Encre originale aux teintes magenta, brune, verte et bleue titrée et signée « Moscou / LD » par Léon Deubel, réalisée au verso d’une page de son recueil La Lumière natale.
Superbe klecksographie aux encres multicolores signée par le poète maudit Léon Deubel, inspirée par les Illuminations d’Arthur Rimbaud. Ce pliage précurseur de Rorschach fut réalisé à l’aide de technique de pliage chère à Victor Hugo.
Deubel se lance dans les klecksographies quelques années avant de se donner la mort dans la Marne, en 1913. Menant une vie de bohème à Paris avec son grand ami Louis Pergaud, les deux écrivains se livrent aux jeux de l’imaginaire sous l’égide de Jean-Paul Laffitte, un jeune peintre animalier que Deubel avait connu à Lille et avec lequel les deux camarades restèrent très liés.
La méthode employée pour ces dessins consistait à tracer d’une écriture ample le nom ou les initiales d’une ville, d’un écrivain ou d’un homme de l’art à l’aide de l’encre de plusieurs couleurs. Avant séchage, la feuille était pliée donnant une figure pour laquelle les auteurs cherchaient à déterminer la relation avec le nom de départ.

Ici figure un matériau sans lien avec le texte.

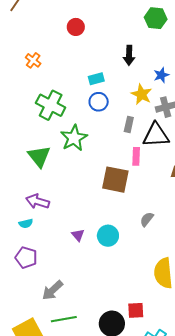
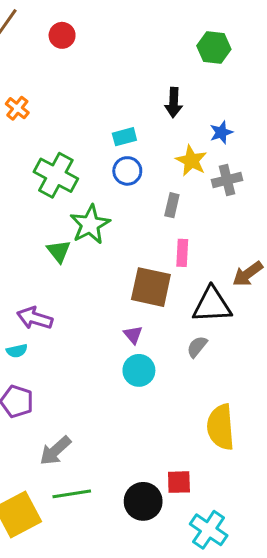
red circle: (76, 27) -> (62, 35), moved
orange cross: (33, 60) -> (17, 108), moved
black triangle: (156, 135) -> (212, 305), moved
green triangle: (39, 156) -> (59, 251), moved, size x0.7
purple triangle: (78, 235) -> (133, 335), moved

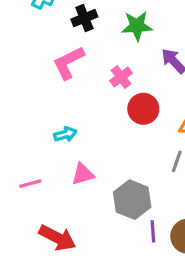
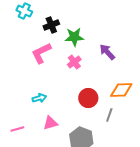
green star: (137, 26) -> (74, 37), moved
red circle: (143, 109) -> (88, 98), moved

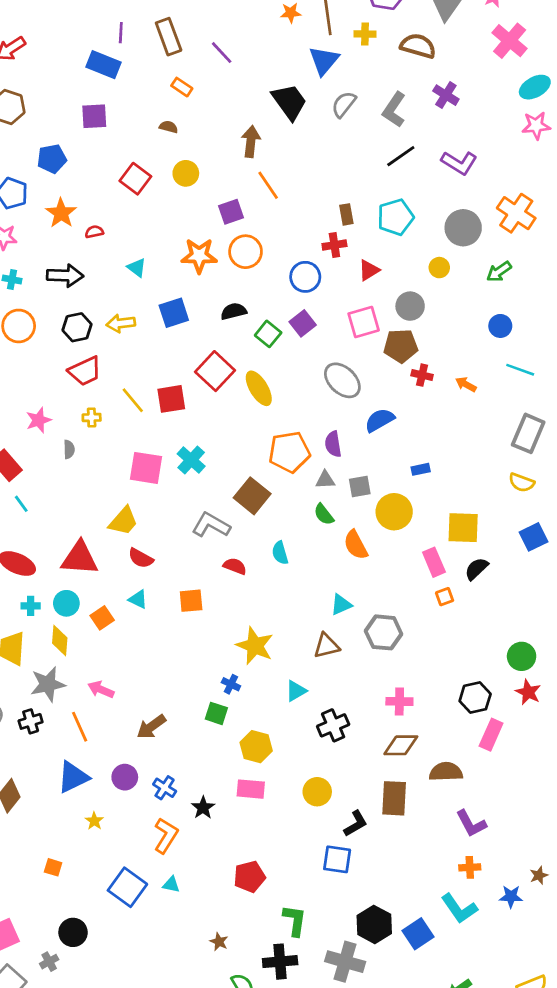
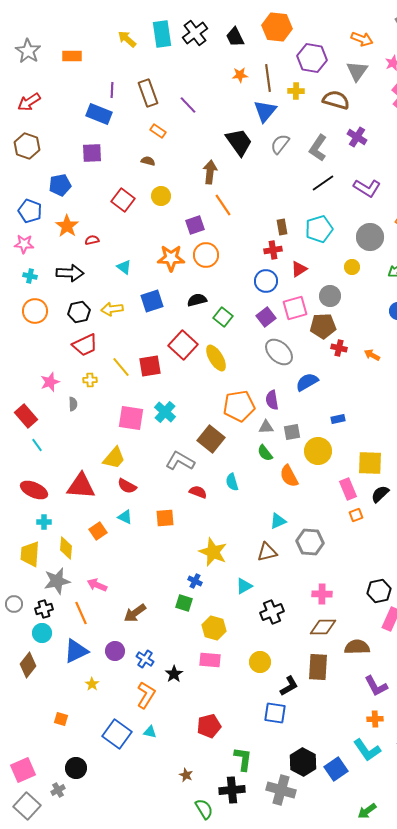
blue circle: (305, 277) -> (266, 281), moved
purple square: (303, 323) -> (266, 317), moved
cyan circle: (66, 603) -> (42, 633), moved

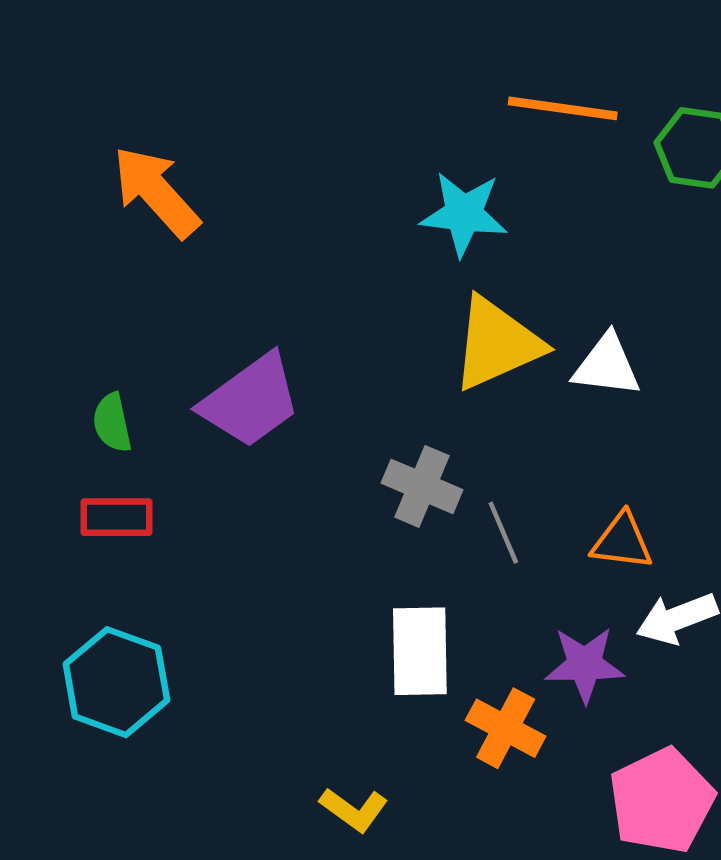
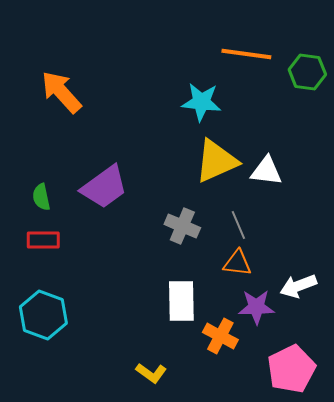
gray line: (503, 533) -> (238, 225), moved
orange triangle: (622, 541) -> (237, 263), moved

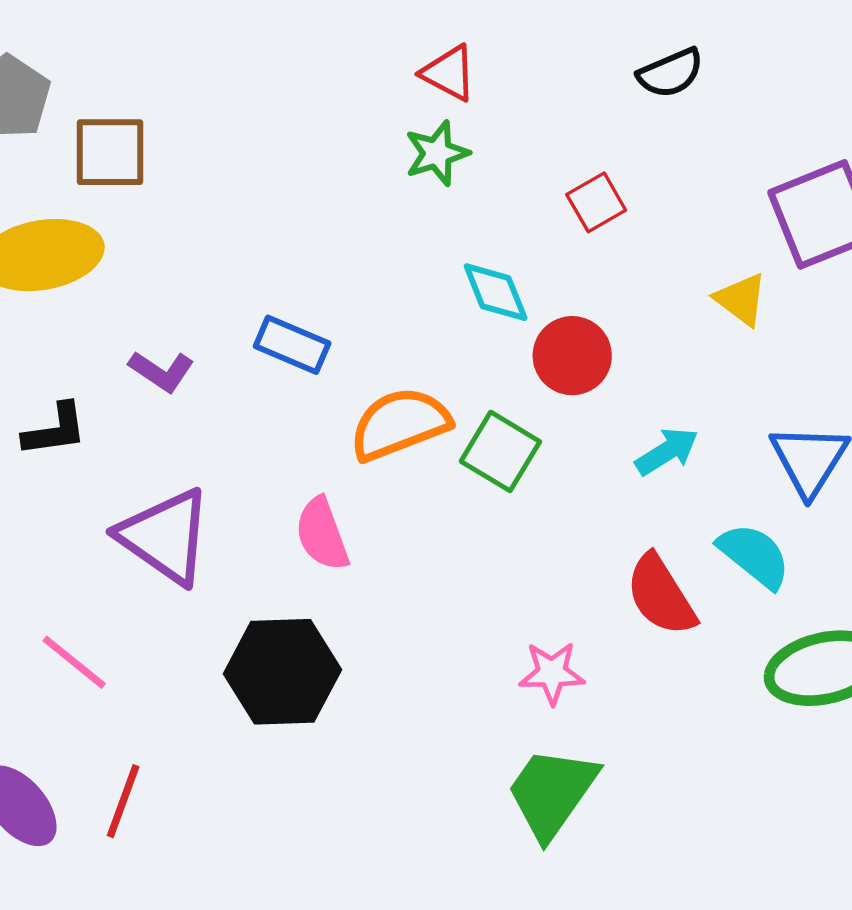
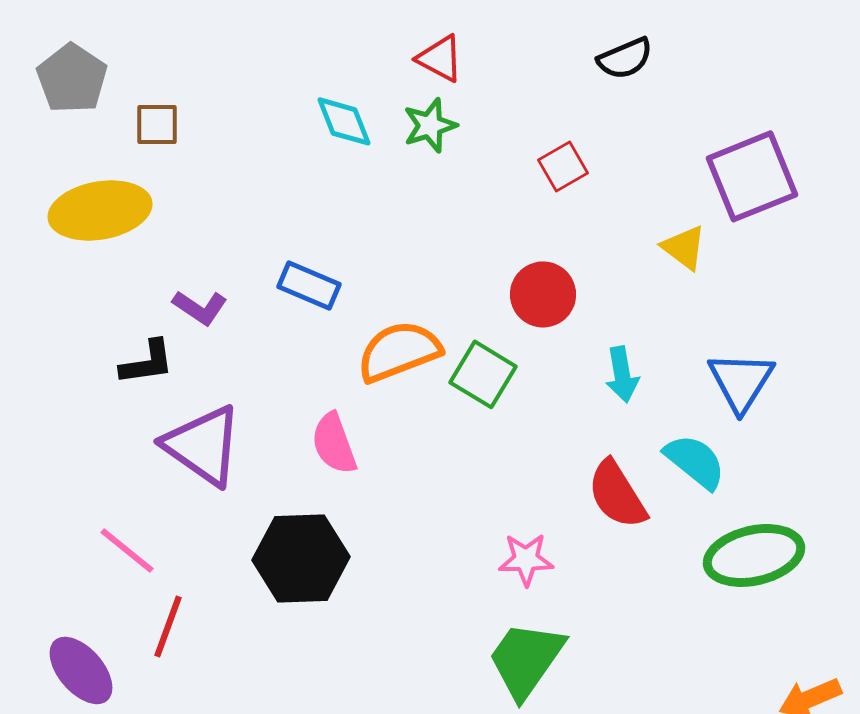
brown square: (110, 152) -> (157, 124), size x0.7
cyan diamond: (496, 292) -> (344, 121), moved
black L-shape: (55, 430) -> (147, 362), moved
cyan arrow: (667, 451) -> (622, 374), turned 112
red line: (123, 801) -> (168, 626), moved

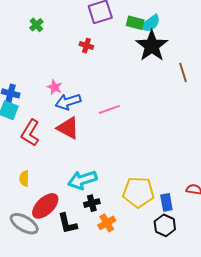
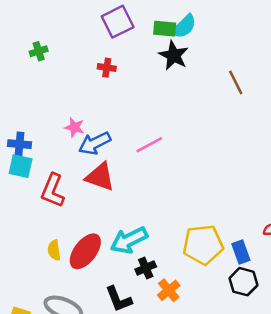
green cross: (36, 25) -> (39, 51), turned 32
black star: (152, 46) -> (174, 55), moved, size x0.7
red ellipse: (45, 206) -> (85, 251), moved

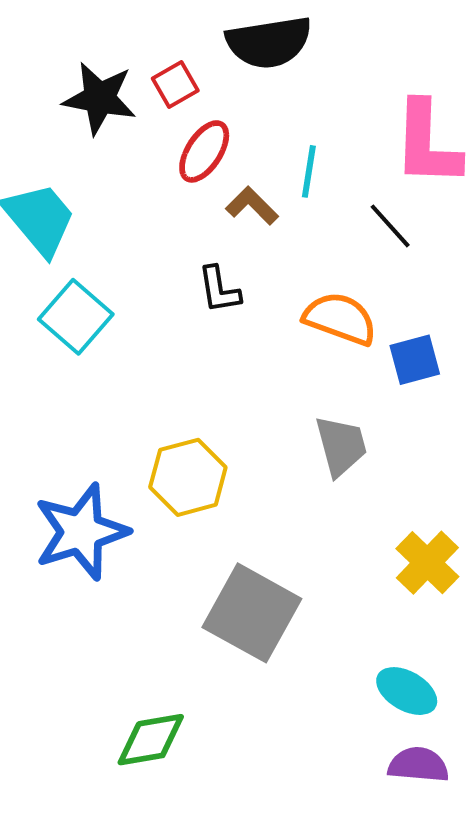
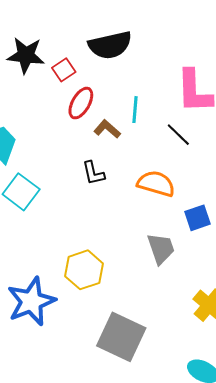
black star: (100, 98) -> (26, 55), moved
blue square: (415, 360) -> (198, 218), moved

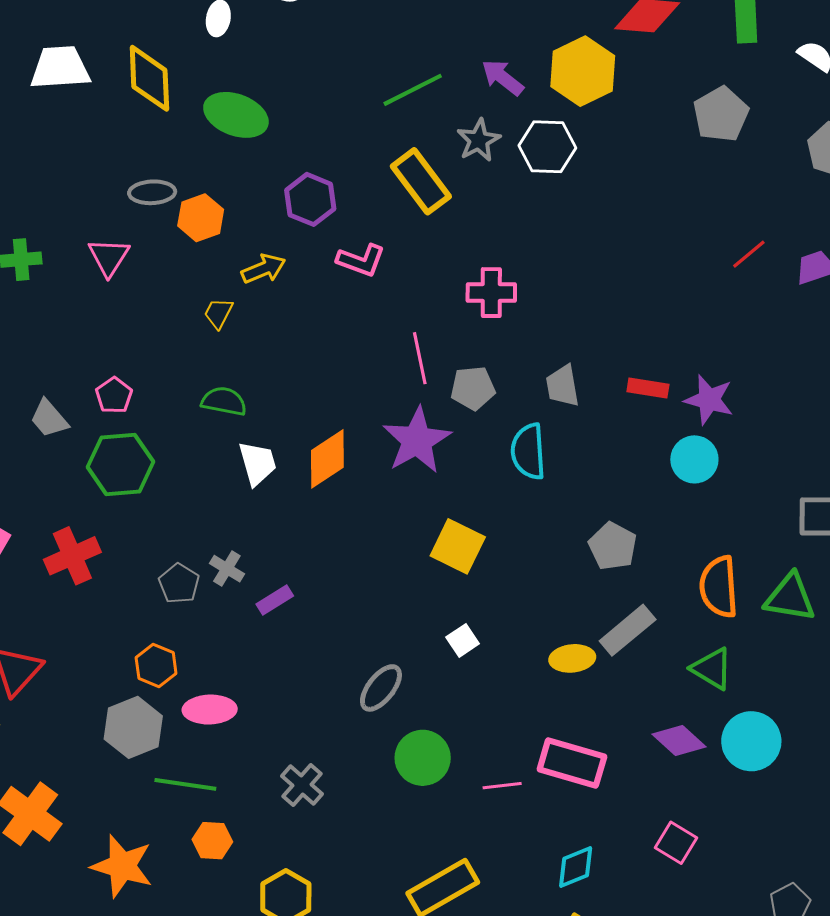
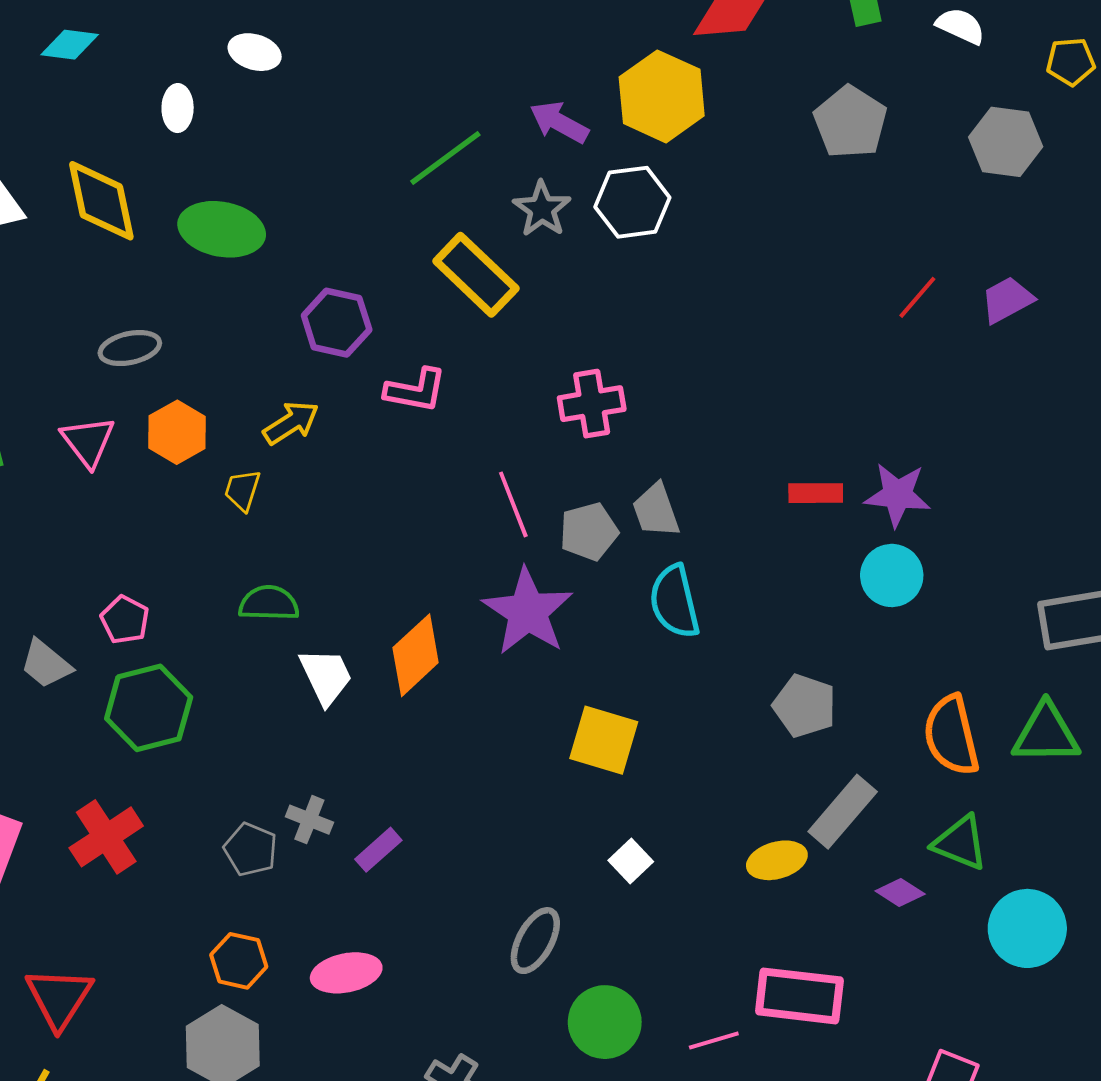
orange hexagon: (201, 218) -> (177, 432), moved
gray trapezoid: (563, 386) -> (656, 510), moved
pink ellipse: (210, 710) -> (346, 973), moved
purple diamond: (679, 740) -> (900, 893), moved, size x0.7

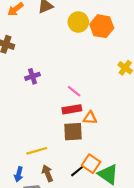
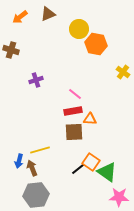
orange hexagon: (102, 26) -> (96, 44), moved
brown arrow: (47, 173) -> (32, 168), moved
blue arrow: (19, 174) -> (19, 161), moved

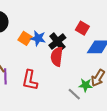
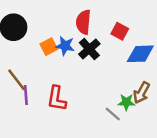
orange square: (25, 38) -> (49, 47), turned 32
red semicircle: (57, 57) -> (83, 22), moved

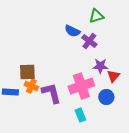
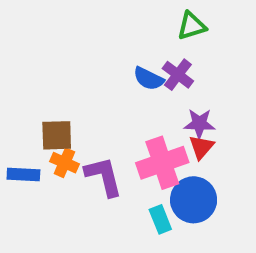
blue semicircle: (72, 31) -> (149, 79), moved
red triangle: (113, 76) -> (201, 147), moved
blue circle: (106, 97) -> (194, 200), moved, size x1.5

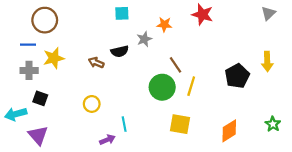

Ce procédé fondé sur l’imaginaire et l’interprétation visuelle a conquis les affinités rimbaldiennes de Deubel, qui emprunte le titre de son fameux recueil Les Illuminations pour regrouper cet ensemble de dessins qu’il destinait à la publication. Le poète qui « souffrait énormément de son obscurité » (Edgar Varèse) s’est appliqué ici à couvrir la page d’une explosion de couleurs vives. Il réalise cette œuvre sur une des pages de son recueil Lumière natale, dont il avait déjà brûlé une bonne partie des exemplaires « pour se réchauffer » (Jean-Jacques Bedu, Bohèmes en prose).
La société des amis de Louis Pergaud (n° 40, 2004) nous apprend que ces « enluminures créées collectivement à l’encre de chine de différentes couleurs » avaient été retrouvées dans une malle de Deubel après son décès, ayant miraculeusement échappé à la destruction : avant sa noyade, le poète avait brûlé ses manuscrits et ses maigres effets personnels.
Rare impression visuelle qui a survécu à l’autodafé des œuvres de Deubel, cet « artiste à la destinée mauvaise » (Léon Bocquet).